The second person to be pardoned today by the Regional High Court is the officer himself, Lluis Escola, who had been given a four-year sentence.
The sentences were passed in September of last year, according to a report from Spanish daily El Pais, and had been appealed by lawyers for Buch and Escola.
Later on Tuesday, the same court pardoned three youngsters who had been convicted for taking part in street disturbances back in 2020 related to the independence drive.
Political solution
The amnesty law was definitively approved by lawmakers in Congress at the end of May, and was a further step in Prime Minister Pedro Sanchez’s efforts to find a political solution to the tensions between Catalunya and the rest of Spain.
The measure was vehemently opposed by right-wing parties such as the Partido Popular (PP) and Vox, and had prompted several large demonstrations across Spain before its eventual approval.
These parties claimed that Socialist Prime Minister Pedro Sanchez was passing the law to cling onto power, given that he is governing in a minority and depends on the votes of pro-independence parties such as Puigdemont’s Junts per Catalunya and the Catalan Republican Left (ERC) to prop up his administration.
The highest-profile beneficiary of the law is expected to be Puigdemont himself, although even if he is pardoned under the amnesty the decision still could be reversed under appeal by Spain’s top courts.
Prosecutors have been seeking to link Puigdemont to 2019 riots organised by a group called Tsunami Democratic, a Catalan protest group.
As these demonstrations took place at Barcelona’s airport, they could fall under terrorism offences, something that the amnesty law does not cover.

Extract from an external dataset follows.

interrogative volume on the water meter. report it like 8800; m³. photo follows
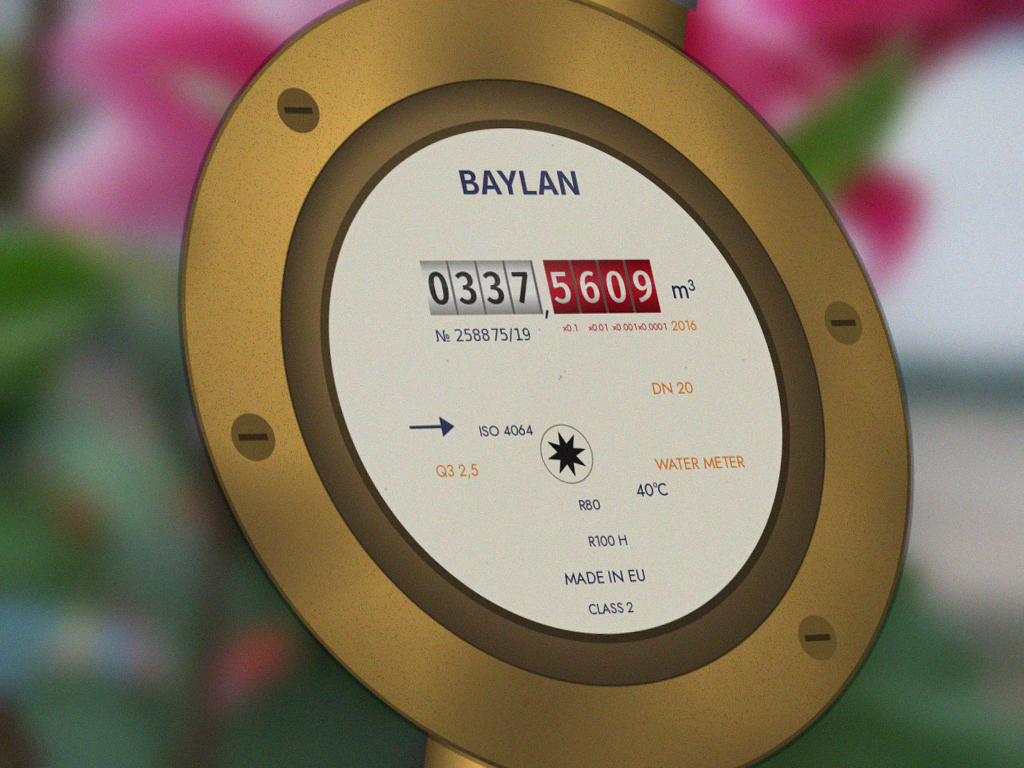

Pro-independence drive peak
Parties such as Junts and ERC have been long fighting for independence from Spain, or at least a referendum on secession.
The pro-independence drive peaked in 2017, when politicians and civic associations organised a referendum that the courts deemed to be illegal.
Voters faced police violence on the day of the ballot, October 1, 2017, and despite widespread irregularities in the polling, the pro-independence leaders proclaimed that the people of Catalonia had chosen to secede from Spain.
The Catalan parliament subsequently passed a unilateral declaration of independence, prompting the central government to suspend the region’s powers, sack the administration of Puigdemont, and call new elections.